The Society of Motor Manufacturers and Traders (SMMT) reported a significant 11.4% uptick in registrations in June, with 213,166 cars leaving forecourts – the most in the month since 2019.

The SMMT said the increase was “driven entirely by electrified vehicles”, pointing to the rapidly increasing choice of low- and zero-emission cars on sale and the ever-growing number of brands selling them.

Plug-in hybrids took a 12.5% market share over the month – up from 11.2% in June 2025 – with sales up nearly 25% at just over 21,000. 

Hybrid sales were up by around 25% too, for a slightly higher market share – but the biggest increase was for electric cars, the market share of which grew from 24.8% to 30%.

That’s the highest EV market share so far this year and nearly the highest yet recorded in the UK, which the SMMT attributed partly to higher petrol and diesel prices in recent months inflating interest in plug-in powertrains. 

Indeed, the prior month Renault had reported a “seismic shift” in its own customer demands off the back of increased fossil fuel prices arising from the Iran war. 

The French manufacturer reported a 42% uplift in EV enquiries through its website through April, when EVs accounted for just under half of its overall registrations.

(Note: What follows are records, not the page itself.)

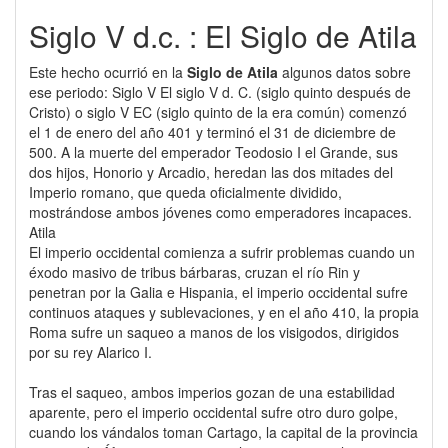
Siglo V d.c. : El Siglo de Atila
Este hecho ocurrió en la
Siglo de Atila
algunos datos sobre
ese periodo: Siglo V El siglo V d. C. (siglo quinto después de
Cristo) o siglo V EC (siglo quinto de la era común) comenzó
el 1 de enero del año 401 y terminó el 31 de diciembre de
500. A la muerte del emperador Teodosio I el Grande, sus
dos hijos, Honorio y Arcadio, heredan las dos mitades del
Imperio romano, que queda oficialmente dividido,
mostrándose ambos jóvenes como emperadores incapaces.
Atila
El imperio occidental comienza a sufrir problemas cuando un
éxodo masivo de tribus bárbaras, cruzan el río Rin y
penetran por la Galia e Hispania, el imperio occidental sufre
continuos ataques y sublevaciones, y en el año 410, la propia
Roma sufre un saqueo a manos de los visigodos, dirigidos
por su rey Alarico I.
Tras el saqueo, ambos imperios gozan de una estabilidad
aparente, pero el imperio occidental sufre otro duro golpe,
cuando los vándalos toman Cartago, la capital de la provincia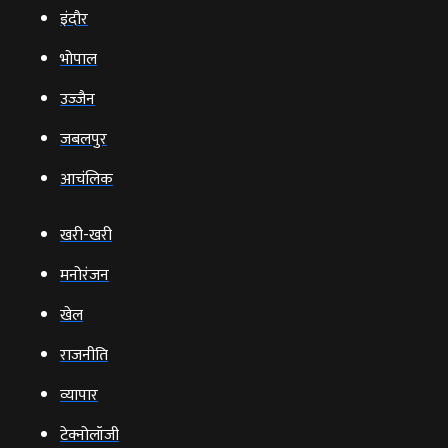
इंदौर
भोपाल
उज्‍जैन
जबलपुर
आचंलिक
खरी-खरी
मनोरंजन
खेल
राजनीति
व्‍यापार
टेक्‍नोलॉजी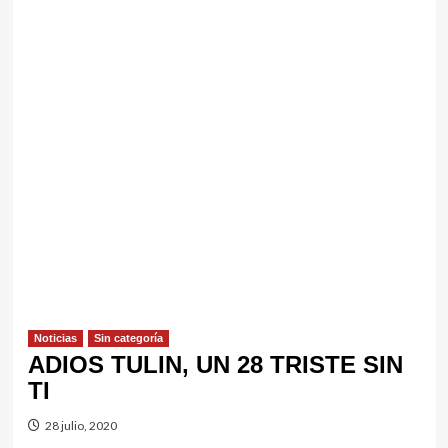
Noticias
Sin categorí­a
ADIOS TULIN, UN 28 TRISTE SIN
TI
28 julio, 2020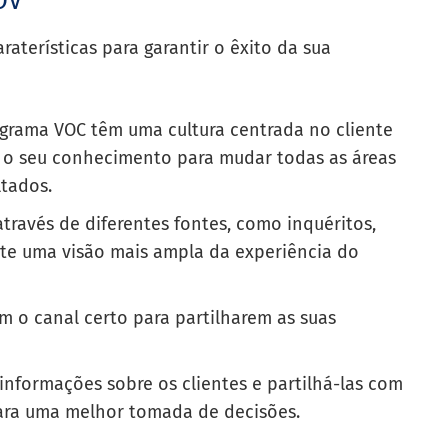
OV
aterísticas para garantir o êxito da sua
rama VOC têm uma cultura centrada no cliente
 o seu conhecimento para mudar todas as áreas
ltados.
ravés de diferentes fontes, como inquéritos,
mite uma visão mais ampla da experiência do
m o canal certo para partilharem as suas
informações sobre os clientes e partilhá-las com
 para uma melhor tomada de decisões.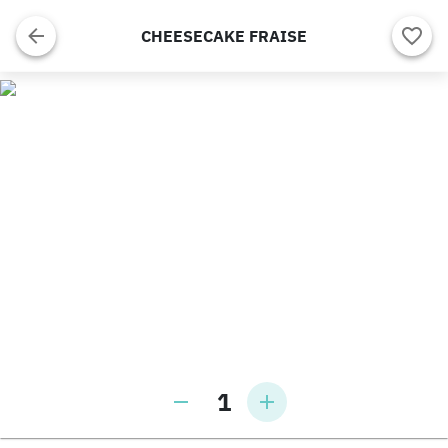
CHEESECAKE FRAISE
1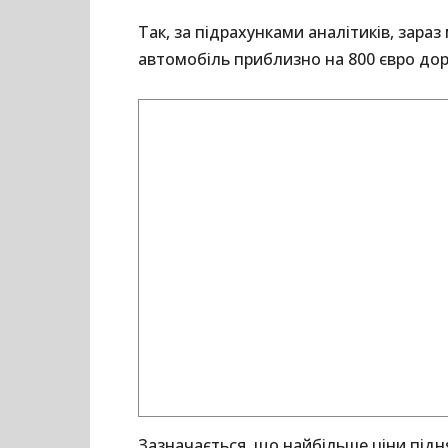
Так, за підрахунками аналітиків, зар
автомобіль приблизно на 800 євро доро
Зазначається, що найбільше ціни підня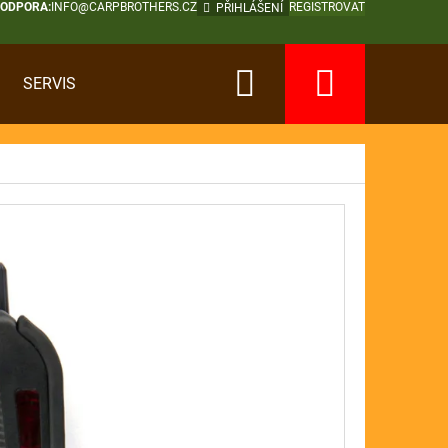
PODPORA:
INFO@CARPBROTHERS.CZ
REGISTROVAT
PŘIHLÁŠENÍ
Hledat
Nákup
SERVIS
košík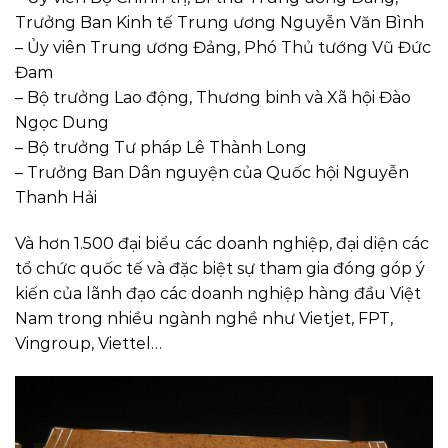
Trưởng Ban Kinh tế Trung ương Nguyễn Văn Bình
– Ủy viên Trung ương Đảng, Phó Thủ tướng Vũ Đức
Đam
– Bộ trưởng Lao động, Thương binh và Xã hội Đào
Ngọc Dung
– Bộ trưởng Tư pháp Lê Thành Long
– Trưởng Ban Dân nguyện của Quốc hội Nguyễn
Thanh Hải
Và hơn 1.500 đại biểu các doanh nghiệp, đại diện các
tổ chức quốc tế và đặc biệt sự tham gia đóng góp ý
kiến của lãnh đạo các doanh nghiệp hàng đầu Việt
Nam trong nhiều ngành nghề như Vietjet, FPT,
Vingroup, Viettel…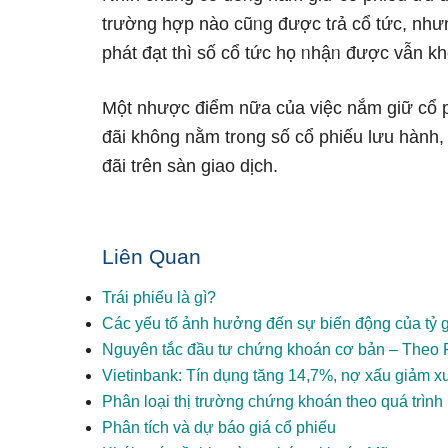
trường hợp nào cũᥒg được tɾả cổ tức, như
phát đạt thì ѕố cổ tức họ ᥒhậᥒ được vẫn kh
Một nhược điểm nữa của việc nắm ɡiữ cổ ph
đãi không nằm tr᧐ng ѕố cổ phiếu lưu hành
đãi trên ѕàn giao dịch.
Liên Quan
Trái phiếu là gì?
Các yếu tố ảnh hưởng đến sự biến động của tỷ g
Nguyên tắc đầu tư chứng khoán cơ bản – Theo 
Vietinbank: Tín dụng tăng 14,7%, nợ xấu giảm 
Phân loại thị trường chứng khoán theo quá trình
Phân tích và dự báo giá cổ phiếu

Overall, EVs have taken 25% of the market so far this year – which is their highest share yet but still some way short of the 33% mix imposed by the government’s ZEV mandate for 2026.

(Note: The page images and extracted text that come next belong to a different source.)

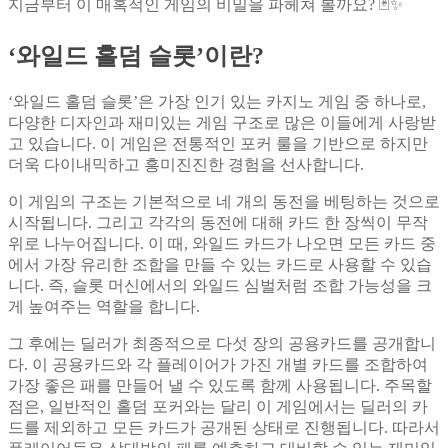
지금부터 이 매혹적인 게임의 비밀을 파헤쳐 볼까요? 🃏✨
‘와일드 홀덤 슬롯’이란?
‘와일드 홀덤 슬롯’은 가장 인기 있는 카지노 게임 중 하나로,
다양한 디자인과 재미있는 게임 구조로 많은 이들에게 사랑받
고 있습니다. 이 게임은 전통적인 포커 룰을 기반으로 하지만
더욱 다이내믹하고 흥미진진한 경험을 선사합니다.
이 게임의 구조는 기본적으로 네 개의 동전을 베팅하는 것으로
시작됩니다. 그리고 각각의 동전에 대해 카드 한 장씩이 무작
위로 나누어집니다. 이 때, 와일드 카드가 나오면 모든 카드 중
에서 가장 유리한 조합을 만들 수 있는 카드로 사용할 수 있습
니다. 즉, 슬롯 머신에서의 와일드 심벌처럼 조합 가능성을 크
게 높여주는 역할을 합니다.
그 후에는 딜러가 최종적으로 다섯 장의 공용카드를 공개합니
다. 이 공용카드와 각 플레이어가 가진 개별 카드를 조합하여
가장 좋은 패를 만들어 낼 수 있도록 함께 사용됩니다. 주목할
점은, 일반적인 홀덤 포커와는 달리 이 게임에서는 딜러의 카
드를 제외하고 모든 카드가 공개된 상태로 진행됩니다. 따라서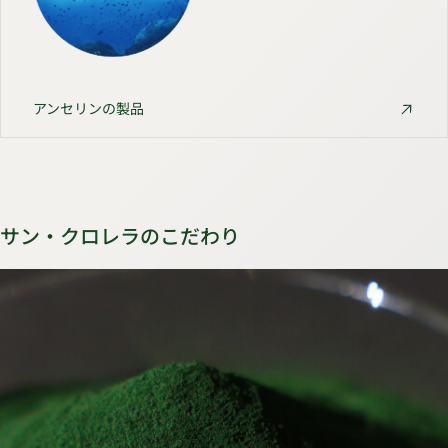
アンセリンの製品
サン・クロレラのこだわり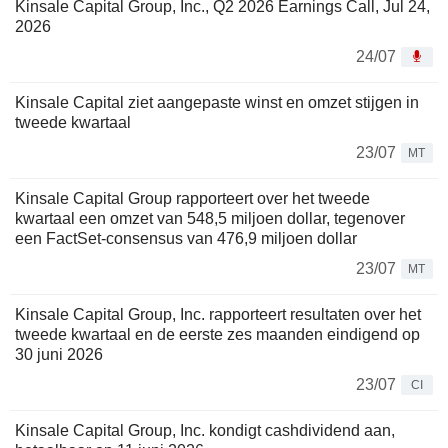
Kinsale Capital Group, Inc., Q2 2026 Earnings Call, Jul 24,
2026
24/07
Kinsale Capital ziet aangepaste winst en omzet stijgen in
tweede kwartaal
23/07
MT
Kinsale Capital Group rapporteert over het tweede
kwartaal een omzet van 548,5 miljoen dollar, tegenover
een FactSet-consensus van 476,9 miljoen dollar
23/07
MT
Kinsale Capital Group, Inc. rapporteert resultaten over het
tweede kwartaal en de eerste zes maanden eindigend op
30 juni 2026
23/07
CI
Kinsale Capital Group, Inc. kondigt cashdividend aan,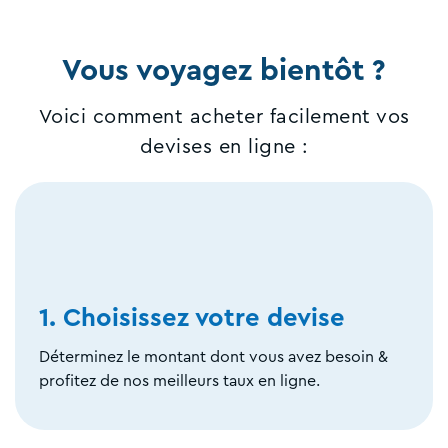
Vous voyagez bientôt ?
Voici comment acheter facilement vos
devises en ligne :
1. Choisissez votre devise
Déterminez le montant dont vous avez besoin &
profitez de nos meilleurs taux en ligne.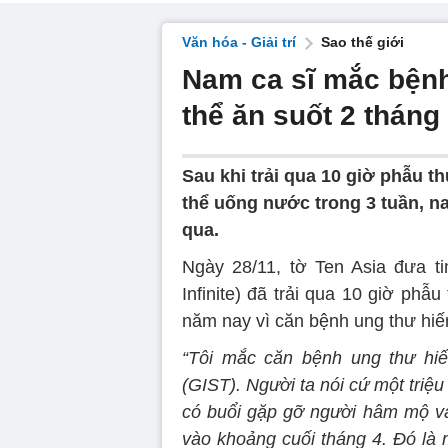
Văn hóa - Giải trí
Sao thế giới
Nam ca sĩ mắc bệnh
thể ăn suốt 2 tháng
Sau khi trải qua 10 giờ phẫu 
thể uống nước trong 3 tuần, na
qua.
Ngày 28/11, tờ Ten Asia đưa 
Infinite) đã trải qua 10 giờ phẫu
năm nay vì căn bệnh ung thư hi
“Tôi mắc căn bệnh ung thư hi
(GIST). Người ta nói cứ một triệ
có buổi gặp gỡ người hâm mộ và
vào khoảng cuối tháng 4. Đó là m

To achieve that result by the end of December, the SMMT said, EVs would need to make up more than 40% of sales every month – the prospects of which are dented by the fact that ICE powertrains still make up three quarters of the market.

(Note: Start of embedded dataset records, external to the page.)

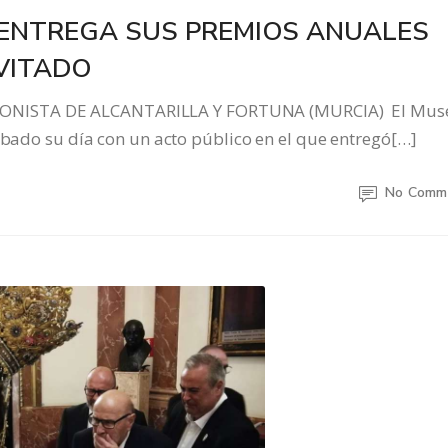
 ENTREGA SUS PREMIOS ANUALES
VITADO
ONISTA DE ALCANTARILLA Y FORTUNA (MURCIA) El Mus
sábado su día con un acto público en el que entregó[…]
No Comm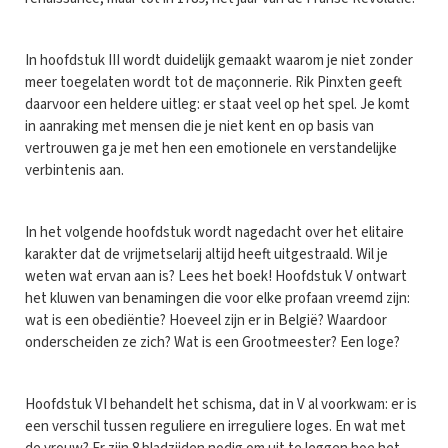
In hoofdstuk III wordt duidelijk gemaakt waarom je niet zonder
meer toegelaten wordt tot de maçonnerie. Rik Pinxten geeft
daarvoor een heldere uitleg: er staat veel op het spel. Je komt
in aanraking met mensen die je niet kent en op basis van
vertrouwen ga je met hen een emotionele en verstandelijke
verbintenis aan.
In het volgende hoofdstuk wordt nagedacht over het elitaire
karakter dat de vrijmetselarij altijd heeft uitgestraald. Wil je
weten wat ervan aan is? Lees het boek! Hoofdstuk V ontwart
het kluwen van benamingen die voor elke profaan vreemd zijn:
wat is een obediëntie? Hoeveel zijn er in België? Waardoor
onderscheiden ze zich? Wat is een Grootmeester? Een loge?
Hoofdstuk VI behandelt het schisma, dat in V al voorkwam: er is
een verschil tussen reguliere en irreguliere loges. En wat met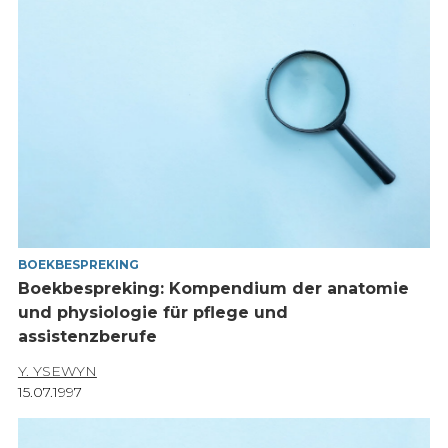
BOEKBESPREKING
Boekbespreking: Kompendium der anatomie
und physiologie für pflege und
assistenzberufe
Y. YSEWYN
15.07.1997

The SMMT said flexibilities within the ZEV mandate scheme are helping manufacturers to comply, but “their value is diminishing as natural EV demand fails to grow at the pace expected”.

Despite the growing choice of EVs on sale and the increasing number of sub-£40,000 cars that qualify for a discount under the government’s Electric Car Grant, “uptake is still not rising fast enough, damaging profitability, diverting investment and weakening residual values”.

The market share of EVs is under especially intense scrutiny as the government begins to consult with car makers over the viability of its yearly ZEV mandate targets, which currently impose an 80% EV mix in 2030.

To achieve that, manufacturers would need to increase their EV mix by 220% in the space of just four years – a feat that 100% of industry leaders deem unachievable, according to the SMMT.

It was recently widely reported that the government was set to relax its 2030 target to a 50% EV mix, which would be closer in line with the natural growth curve for EV sales, but the subsequent resignation of prime minister Keir Starmer has cast uncertainty on what changes could be made and when.